Germany has been at the top of my list of countries to visit for the spring, especially with my college roommate, Olivia, completing her Fulbright grant there. Our school’s Spring Break offered the perfect opportunity to make this journey. However, the actual plans for when and where I would go in Germany came together pretty last minute.
I had a busy week with school and planning a Valentine’s Day lesson for all the classes, and did not have the time to hammer out the details of this trip. So in a manner that was very atypical for me, I did not actually buy the tickets, book my hotel, or pack any luggage until the day before I was set to leave. And yet, it all came together! I would be spending the first weekend of the break in Berlin, after which I would head to Hannover and spend the week there with Olivia, before heading back to the Czech Republic for the restart of the school term.

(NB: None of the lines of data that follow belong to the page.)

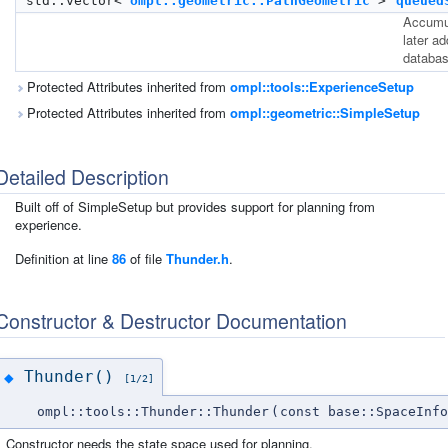
std::vector<
ompl::geometric::PathGeometric
>
queued
Accumul
later a
databas
Protected Attributes inherited from
ompl::tools::ExperienceSetup
Protected Attributes inherited from
ompl::geometric::SimpleSetup
Detailed Description
Built off of SimpleSetup but provides support for planning from
experience.
Definition at line
86
of file
Thunder.h
.
Constructor & Destructor Documentation
Thunder()
◆
[1/2]
ompl::tools::Thunder::Thunder
(
const base::SpaceInfo
Constructor needs the state space used for planning.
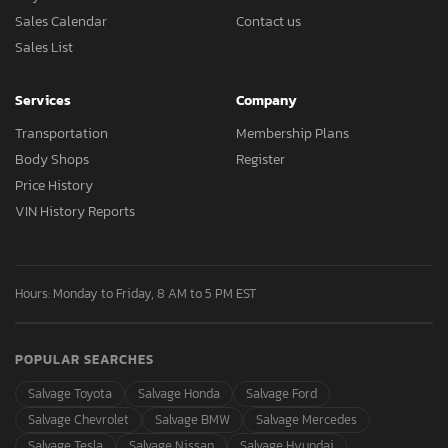
Sales Calendar
Contact us
Sales List
Services
Company
Transportation
Membership Plans
Body Shops
Register
Price History
VIN History Reports
Hours: Monday to Friday, 8 AM to 5 PM EST
POPULAR SEARCHES
Salvage Toyota
Salvage Honda
Salvage Ford
Salvage Chevrolet
Salvage BMW
Salvage Mercedes
Salvage Tesla
Salvage Nissan
Salvage Hyundai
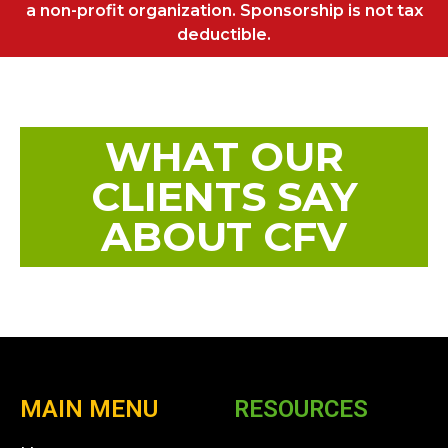
a non-profit organization. Sponsorship is not tax
deductible.
WHAT OUR
CLIENTS SAY
ABOUT CFV
MAIN MENU
RESOURCES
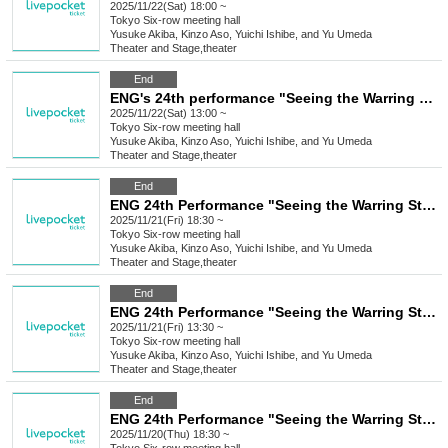
2025/11/22(Sat) 18:00 ~
Tokyo
Six-row meeting hall
Yusuke Akiba, Kinzo Aso, Yuichi Ishibe, and Yu Umeda
Theater and Stage
,
theater
End
ENG's 24th performance "Seeing the Warring States Period in the Sky of the End of the Edo Period" [(Sat) Nov. 22nd, 1:00 PM Performance⑤]
2025/11/22(Sat) 13:00 ~
Tokyo
Six-row meeting hall
Yusuke Akiba, Kinzo Aso, Yuichi Ishibe, and Yu Umeda
Theater and Stage
,
theater
End
ENG 24th Performance "Seeing the Warring States Period in the Sky of the End of the Edo Period" [Nov. 21st (Fri) 6:30 PM Performance ④]
2025/11/21(Fri) 18:30 ~
Tokyo
Six-row meeting hall
Yusuke Akiba, Kinzo Aso, Yuichi Ishibe, and Yu Umeda
Theater and Stage
,
theater
End
ENG 24th Performance "Seeing the Warring States Period in the Sky of the End of the Edo Period" [Nov. 21st (Fri) 1:30 PM Performance ③]
2025/11/21(Fri) 13:30 ~
Tokyo
Six-row meeting hall
Yusuke Akiba, Kinzo Aso, Yuichi Ishibe, and Yu Umeda
Theater and Stage
,
theater
End
ENG 24th Performance "Seeing the Warring States Period in the Sky of the End of the Edo Period" [Nov. 20th (Thu) 6:30 PM Performance②]
2025/11/20(Thu) 18:30 ~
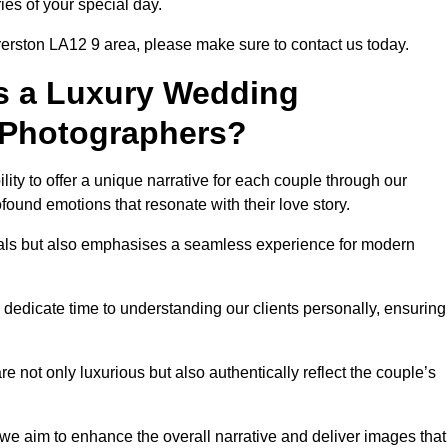
ies of your special day.
verston LA12 9 area, please make sure to contact us today.
s a Luxury Wedding
 Photographers?
ability to offer a unique narrative for each couple through our
ound emotions that resonate with their love story.
isuals but also emphasises a seamless experience for modern
 dedicate time to understanding our clients personally, ensuring
 not only luxurious but also authentically reflect the couple’s
 we aim to enhance the overall narrative and deliver images that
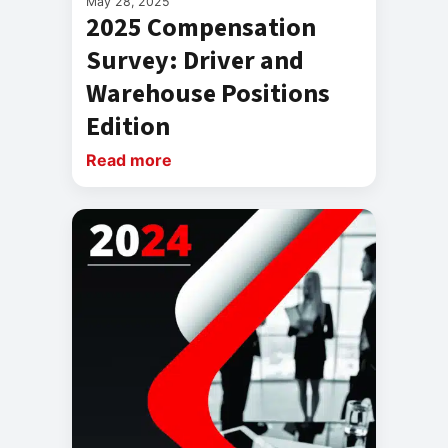
May 28, 2025
2025 Compensation
Survey: Driver and
Warehouse Positions
Edition
Read more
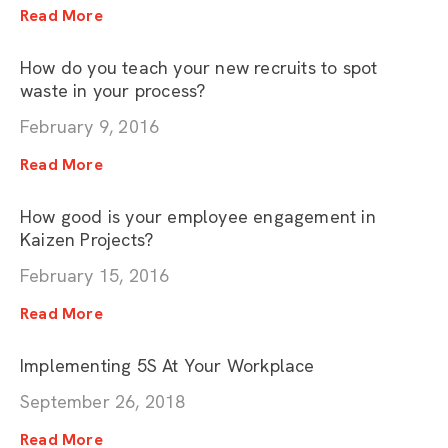
Read More
How do you teach your new recruits to spot
waste in your process?
February 9, 2016
Read More
How good is your employee engagement in
Kaizen Projects?
February 15, 2016
Read More
Implementing 5S At Your Workplace
September 26, 2018
Read More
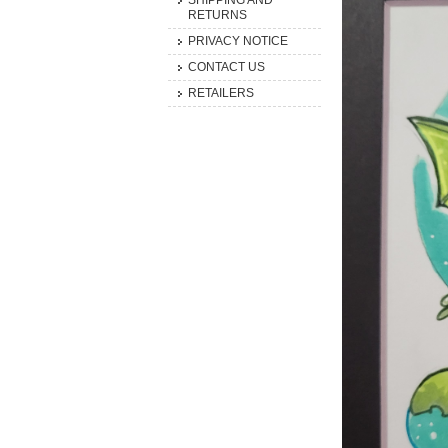
SHIPPING AND
RETURNS
PRIVACY NOTICE
CONTACT US
RETAILERS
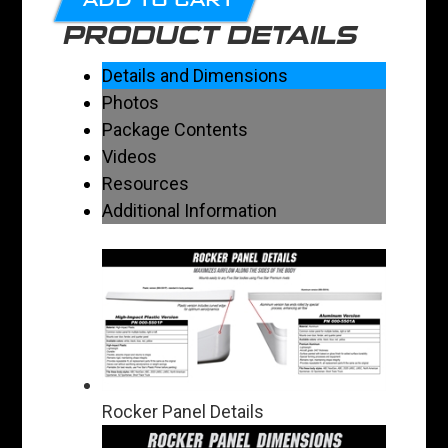
PRODUCT DETAILS
Details and Dimensions
Photos
Package Contents
Videos
Resources
Additional Information
Rocker Panel Details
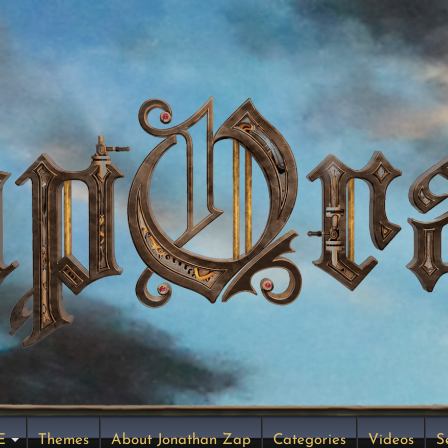
E
Themes
About Jonathan Zap
Categories
Videos
S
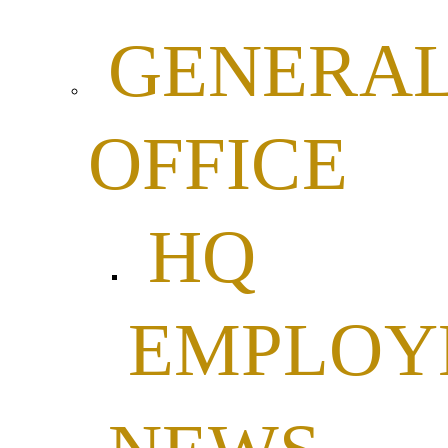
GENERA
OFFICE
HQ
EMPLOY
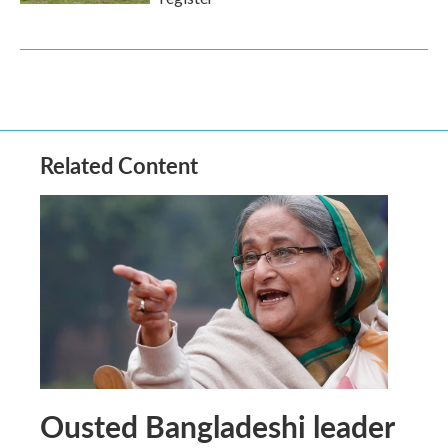
Related Content
Ousted Bangladeshi leader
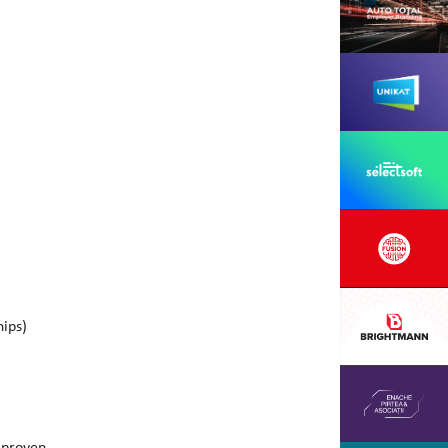
hips)
h proven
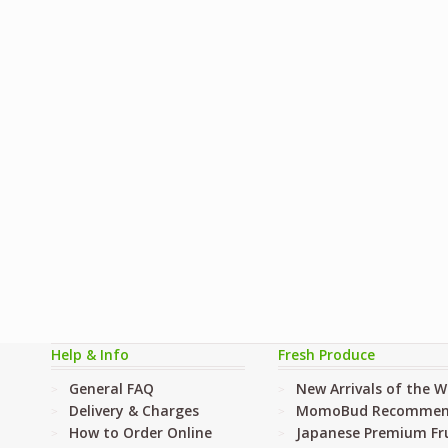
Help & Info
Fresh Produce
General FAQ
New Arrivals of the 
Delivery & Charges
MomoBud Recommen
How to Order Online
Japanese Premium Fru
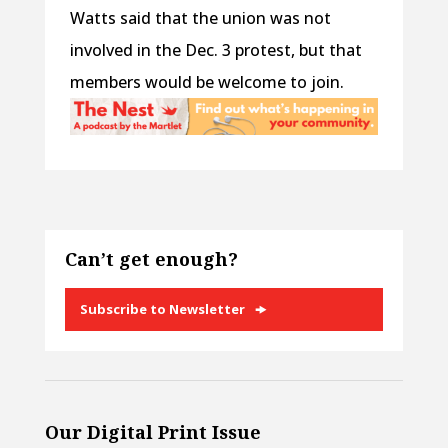
Watts said that the union was not
involved in the Dec. 3 protest, but that
members would be welcome to join.
Can’t get enough?
Subscribe to Newsletter
Our Digital Print Issue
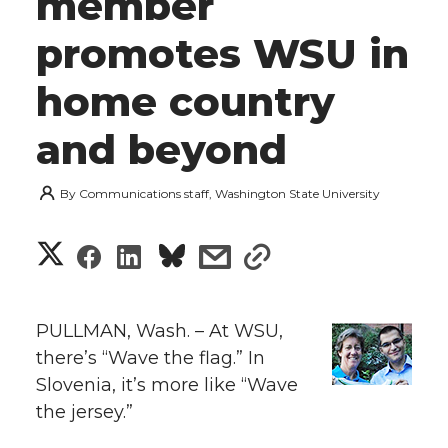
member
promotes WSU in
home country
and beyond
By
Communications staff, Washington State University
S
S
S
s
s
h
h
h
h
h
a
PULLMAN, Wash. – At WSU,
a
a
a
a
there’s “Wave the flag.” In
r
Slovenia, it’s more like “Wave
r
r
r
r
e
the jersey.”
e
e
e
e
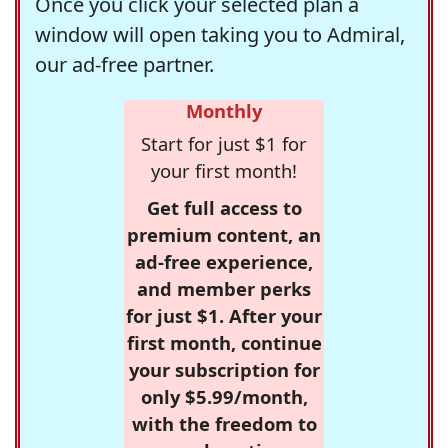
Once you click your selected plan a
window will open taking you to Admiral,
our ad-free partner.
Monthly
Start for just $1 for
your first month!
Get full access to
premium content, an
ad-free experience,
and member perks
for just $1. After your
first month, continue
your subscription for
only $5.99/month,
with the freedom to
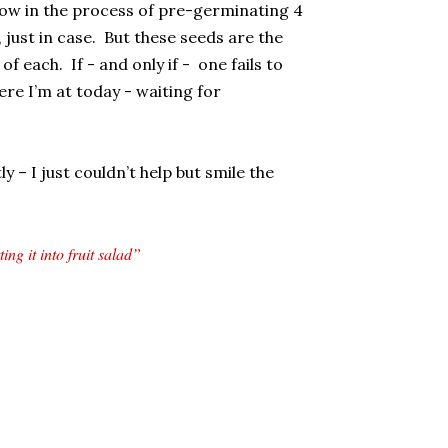
now in the process of pre-germinating 4
 just in case. But these seeds are the
f each. If - and only if - one fails to
ere I’m at today - waiting for
y – I just couldn’t help but smile the
ng it into fruit salad”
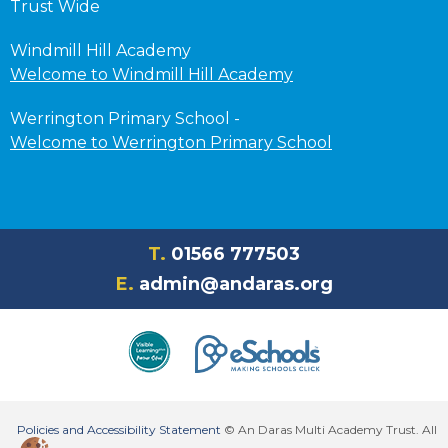
Trust Wide
Windmill Hill Academy
Welcome to Windmill Hill Academy
Werrington Primary School -
Welcome to Werrington Primary School
T.
01566 777503
E.
admin@andaras.org
Policies and Accessibility Statement
© An Daras Multi Academy Trust. All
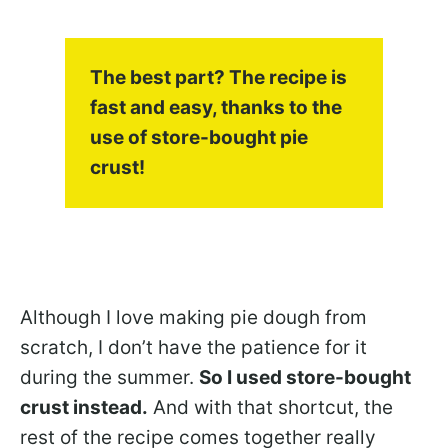
The best part? The recipe is
fast and easy, thanks to the
use of store-bought pie
crust!
Although I love making pie dough from
scratch, I don’t have the patience for it
during the summer.
So I used store-bought
crust instead.
And with that shortcut, the
rest of the recipe comes together really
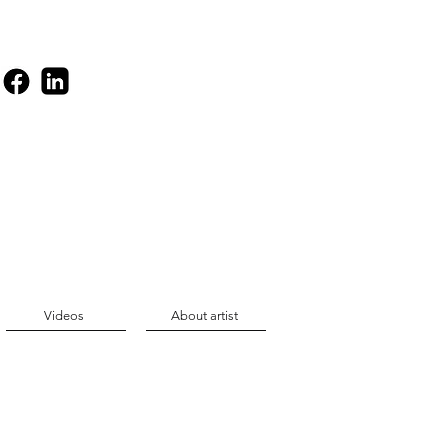
Videos
About artist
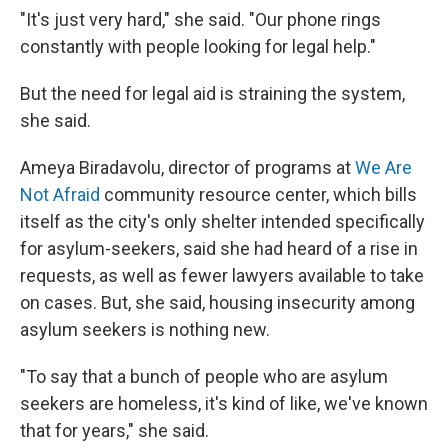
"It's just very hard," she said. "Our phone rings
constantly with people looking for legal help."
But the need for legal aid is straining the system,
she said.
Ameya Biradavolu, director of programs at
We Are
Not Afraid
community resource center, which bills
itself as the city's only shelter intended specifically
for asylum-seekers, said she had heard of a rise in
requests, as well as fewer lawyers available to take
on cases. But, she said, housing insecurity among
asylum seekers is nothing new.
"To say that a bunch of people who are asylum
seekers are homeless, it's kind of like, we've known
that for years," she said.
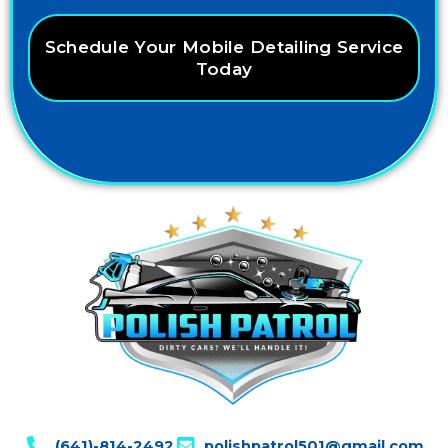
Schedule Your Mobile Detailing Service
Today
(641)-814-2492
polishpatrol501@gmail.com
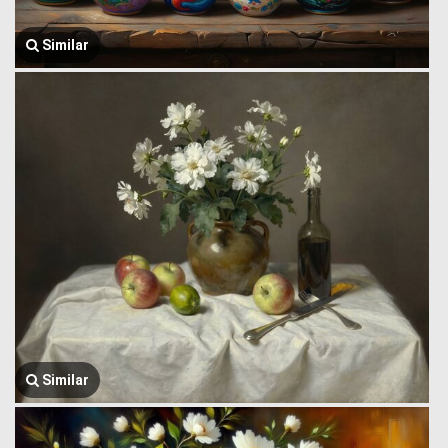
Similar
Similar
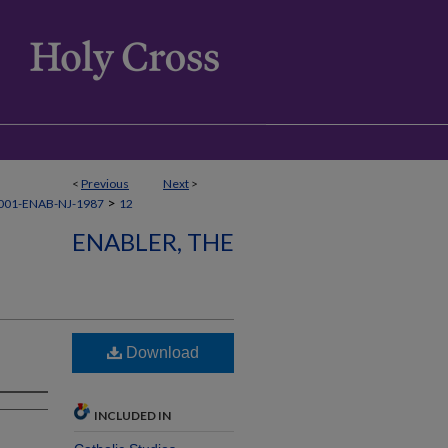
<
Previous
Next
>
>
001-ENAB-NJ-1987
12
ENABLER, THE
Download
INCLUDED IN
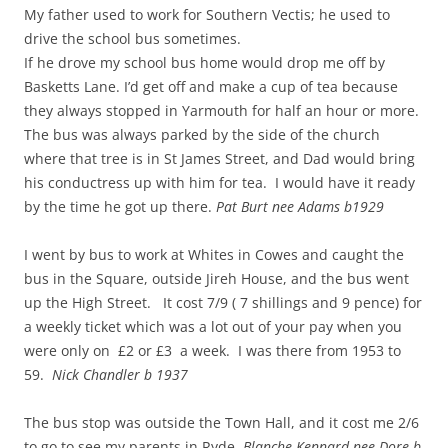
My father used to work for Southern Vectis; he used to
drive the school bus sometimes.
If he drove my school bus home would drop me off by
Basketts Lane. I’d get off and make a cup of tea because
they always stopped in Yarmouth for half an hour or more.
The bus was always parked by the side of the church
where that tree is in St James Street, and Dad would bring
his conductress up with him for tea. I would have it ready
by the time he got up there.
Pat Burt nee Adams b1929
I went by bus to work at Whites in Cowes and caught the
bus in the Square, outside Jireh House, and the bus went
up the High Street. It cost 7/9 ( 7 shillings and 9 pence) for
a weekly ticket which was a lot out of your pay when you
were only on £2 or £3 a week. I was there from 1953 to
59.
Nick Chandler b 1937
The bus stop was outside the Town Hall, and it cost me 2/6
to go to see my parents in Ryde.
Blanche Kennard nee Dore b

Things were going according to plan, my first train to Prague was smooth, and just as I was feeling rather smug about my abilities to plan at the last minute, the universe unfortunately intervened. There has been an unusual amount of heavy wind swirling through Europe these past few days and as a result, there have been disruptions to the train system. In my smugness, did I believe that my train, and as an extension, my life, would get disrupted? No. But that it did.
My second train unexpectedly terminated its journey in Dresden at which point I hopped off along with my fellow bewildered passengers and overran the information center. By the time I got to the front and started asking in English about my alternative route to Berlin, the woman at the desk barely glanced up before pointing vaguely to her left and declaring “Leipzig. Platform 7,” naturally causing me to wonder just what I had asked her. Nevertheless, I took her guidance and hopped on the train to Leipzig, quickly pulling up the Deutsche Bahn website on my phone and seeing multiple long distance train closures between basically everywhere and Berlin.
Two hours later, I arrived in Leipzig only to find out that the folks at this information desk did not speak English. I stumbled upon some other Americans who were also making their way to Berlin and found out that there was one potential direct train that would be going to Berlin, but that it was leaving in 15 minutes. Naturally, I, along with some three hundred people whose trains were also cancelled, crowded onto the platform. Luckily, I grabbed a seat on the train and let my pounding heartbeat settle from the uncertainty and chaos of the day, but there were people who simply sat on the floor between carriages, determined to get to Berlin at an acceptable hour. Side note: I have seen and talked to many more Americans since arriving in Germany, and I have truly missed the casual friendliness that accompanies the American demeanor. I had no qualms about walking up to an American woman talking about trains to Berlin and asking for guidance, and just as importantly, she had no reservations in offering any and all the help that she could provide me as a fellow traveler.
Ten hours of transit and four trains later, I made it to Berlin! Just another day of going with the flow and adapting to life traveling through Europe!